Make Hay while the Sun Shines

The stock markets are in an intermediate uptrend. Is the trend likely to continue? What are the factors contributing to this uptrend? What should I do at this juncture? These are the questions uppermost in every investor's mind. Many of us may have seen huge erosion in our portfolio in the past. This intermediate uptrend has reduced those losses to a large extent. It will be prudent to book partial profits/losses at this juncture, because the immediate fundamental factors do not point towards a runaway bull run. Even technically, the best case scenario for the Nifty is 4950, and for the Sensex close to 16500.
Let us analyse the factors responsible for the current uptrend and their sustainability:
  • Falling Commodity prices: The commodity prices have cooled off recently. Indian economy is largely dependent on imported crude and the fall in crude prices to around $115/ barrel augers well for our growth prospects. The same set of analysts who were projecting oil prices to zoom towards $200 are now predicting them to hit $90 per barrel very soon. Ultimately, global demand for oil will decide the course of oil prices. The demand from asian countries has not tapered off as yet, so oil can rebound towards the $140 mark, before heading back towards double digit mark, probably in the last quarter of calender 2008. The speculators would also fuel the bounce back for a safe exit from their speculative long positions in oil futures. The investors should take the current opportunity to book some profits in refinery/oil marketing companies.
  • Interest rates: The interest rate sensitive sectors like banks, real estate, automotives have been leading the current uptrend, not because any change in fundamentals, but because they were extremely oversold. The interest rates have not yet peaked out. The PSU banks have cleansed their books of NPA's due to the farm waiver scheme, but have not made due provisioning in their books to reflect the loan waiver. It will be good for the banks in the long run, when the deffered payment is received by them during the next four years, but this fiscal will put a lot of pressure on their profitability. Real estate prices are in for a rude shock. The demand has slackened, and credit is not available, so many real estate players may find it difficult to complete their projects on time, posing a threat to their profitability. Any bounce in the Bank, Realty stocks should be used as an opportunity to exit.
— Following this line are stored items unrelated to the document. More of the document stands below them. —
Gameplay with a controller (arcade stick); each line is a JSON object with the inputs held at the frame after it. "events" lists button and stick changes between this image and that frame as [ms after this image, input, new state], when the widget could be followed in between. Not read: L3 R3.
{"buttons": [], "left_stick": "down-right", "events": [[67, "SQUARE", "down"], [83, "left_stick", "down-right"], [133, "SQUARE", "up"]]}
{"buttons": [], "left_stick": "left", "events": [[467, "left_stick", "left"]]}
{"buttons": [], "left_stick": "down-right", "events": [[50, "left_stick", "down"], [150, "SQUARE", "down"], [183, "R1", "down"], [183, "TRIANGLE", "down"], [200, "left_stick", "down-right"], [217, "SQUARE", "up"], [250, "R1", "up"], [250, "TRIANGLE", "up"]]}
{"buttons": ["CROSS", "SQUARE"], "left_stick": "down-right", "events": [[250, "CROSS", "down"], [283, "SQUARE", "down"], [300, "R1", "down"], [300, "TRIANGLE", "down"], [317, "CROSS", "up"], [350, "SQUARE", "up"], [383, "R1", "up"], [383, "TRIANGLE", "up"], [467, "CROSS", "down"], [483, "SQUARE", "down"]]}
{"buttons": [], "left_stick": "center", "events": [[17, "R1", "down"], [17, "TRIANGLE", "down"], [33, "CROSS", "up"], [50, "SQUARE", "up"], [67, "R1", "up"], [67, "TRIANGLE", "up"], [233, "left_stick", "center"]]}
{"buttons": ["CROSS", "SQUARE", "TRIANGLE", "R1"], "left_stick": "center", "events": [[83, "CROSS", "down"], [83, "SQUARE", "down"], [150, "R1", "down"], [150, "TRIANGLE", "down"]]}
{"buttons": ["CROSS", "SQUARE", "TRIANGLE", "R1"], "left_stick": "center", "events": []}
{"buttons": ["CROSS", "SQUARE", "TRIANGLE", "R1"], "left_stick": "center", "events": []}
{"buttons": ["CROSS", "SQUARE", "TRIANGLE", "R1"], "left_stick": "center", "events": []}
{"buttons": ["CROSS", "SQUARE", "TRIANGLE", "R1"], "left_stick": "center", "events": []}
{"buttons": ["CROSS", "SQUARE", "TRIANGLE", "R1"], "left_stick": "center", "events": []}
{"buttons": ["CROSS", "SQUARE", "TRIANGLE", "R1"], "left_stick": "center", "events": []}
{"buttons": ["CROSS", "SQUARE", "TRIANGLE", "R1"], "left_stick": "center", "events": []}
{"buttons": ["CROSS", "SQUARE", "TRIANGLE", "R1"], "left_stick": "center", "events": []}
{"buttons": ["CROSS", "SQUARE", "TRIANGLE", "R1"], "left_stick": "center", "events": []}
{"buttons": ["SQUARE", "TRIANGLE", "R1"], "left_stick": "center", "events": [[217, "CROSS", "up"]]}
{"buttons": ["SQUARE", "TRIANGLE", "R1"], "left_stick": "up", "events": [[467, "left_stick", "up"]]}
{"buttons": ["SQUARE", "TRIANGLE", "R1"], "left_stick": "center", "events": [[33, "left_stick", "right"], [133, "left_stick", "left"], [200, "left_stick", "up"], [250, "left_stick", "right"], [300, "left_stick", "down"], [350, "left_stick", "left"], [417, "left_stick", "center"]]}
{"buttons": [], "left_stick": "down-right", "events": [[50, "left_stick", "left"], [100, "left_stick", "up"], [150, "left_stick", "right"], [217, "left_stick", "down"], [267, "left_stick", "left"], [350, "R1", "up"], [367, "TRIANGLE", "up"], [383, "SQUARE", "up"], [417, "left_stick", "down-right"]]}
  • Political stability: Althuogh the govt is making a lot of noise about reforms, its ability to carry out big ticket reforms is limited. The season of agitation, dharnas, bandhs has already started, and will only escalate in the months to come, causing serious disruptions in economic activity. This situation is likely to have a negative impact on the profitabilty of companies and the markets.

The moral of the story is: 'Cash is King', so make hay while the sun shines.